• Page extract
________
Tue, 01/27/2009 - 14:26 -- jmaslar
Skill Level: 
Class Image: 
Class Code: 
347
Short Title: 
Prospecting for Trout Basics
Syllabus: 

In this class, the student will learn from a master, why trout need special places, how to read surface currents, and the effects of rocks in a stream.  After completion of this course, the student will be able to size up a stream and spot the more productive areas to cast.  This class is an excerpt from Tom Rosenbauer's book "Orvis Guide to Prospecting for Trout "

Course Content: 

SOME WATER that is easily fished during a hatch is tough to blind-fish with consistent success. Stream reading is a vital skill for prospecting, but you should approach a day of fishing with the philosophy that not all places in a stream hold trout, and others that may hold trout cannot be blind-fished easily.

When you cast to rising fish, you know exactly where each fish is, you have a good idea what they're eating, and you stalk one fish at a time. You know the fish are willing to feed, and if your casting is accurate you know they can see your fly. On the other hand, when blind-fishing, you must constantly keep two questions in mind: Can he see my fly, and can he see me? If he sees you before he sees your fly, the fish will be spooked, and even if he doesn't bolt for cover he won't be interested in eating. You must have confidence in your ability to locate unseen fish, and you must be able to make a decent presentation to the narrow range where a suspected fish can see your fly.

Riffled Water
A giant slow pool, like this one on the Delaware, is difficult to read and to prospect for trout in.
________
• Information supplied
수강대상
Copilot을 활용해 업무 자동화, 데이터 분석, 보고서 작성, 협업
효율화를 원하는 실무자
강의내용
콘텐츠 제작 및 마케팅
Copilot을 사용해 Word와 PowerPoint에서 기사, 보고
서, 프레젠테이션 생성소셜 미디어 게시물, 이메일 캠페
________
• Task instructions
1. According to the trout class page, which two questions must you keep in mind while blind-fishing?
2. Reproduce the trout class page word for word, starting with "In this class, the" and going on through "be blind-fished easily.".
The data has no connection to the trout class page.

• Task answers
1. Can he see my fly, and can he see me?

2.
In this class, the student will learn from a master, why trout need special places, how to read surface currents, and the effects of rocks in a stream.  After completion of this course, the student will be able to size up a stream and spot the more productive areas to cast.  This class is an excerpt from Tom Rosenbauer's book "Orvis Guide to Prospecting for Trout "

Course Content: 

SOME WATER that is easily fished during a hatch is tough to blind-fish with consistent success. Stream reading is a vital skill for prospecting, but you should approach a day of fishing with the philosophy that not all places in a stream hold trout, and others that may hold trout cannot be blind-fished easily.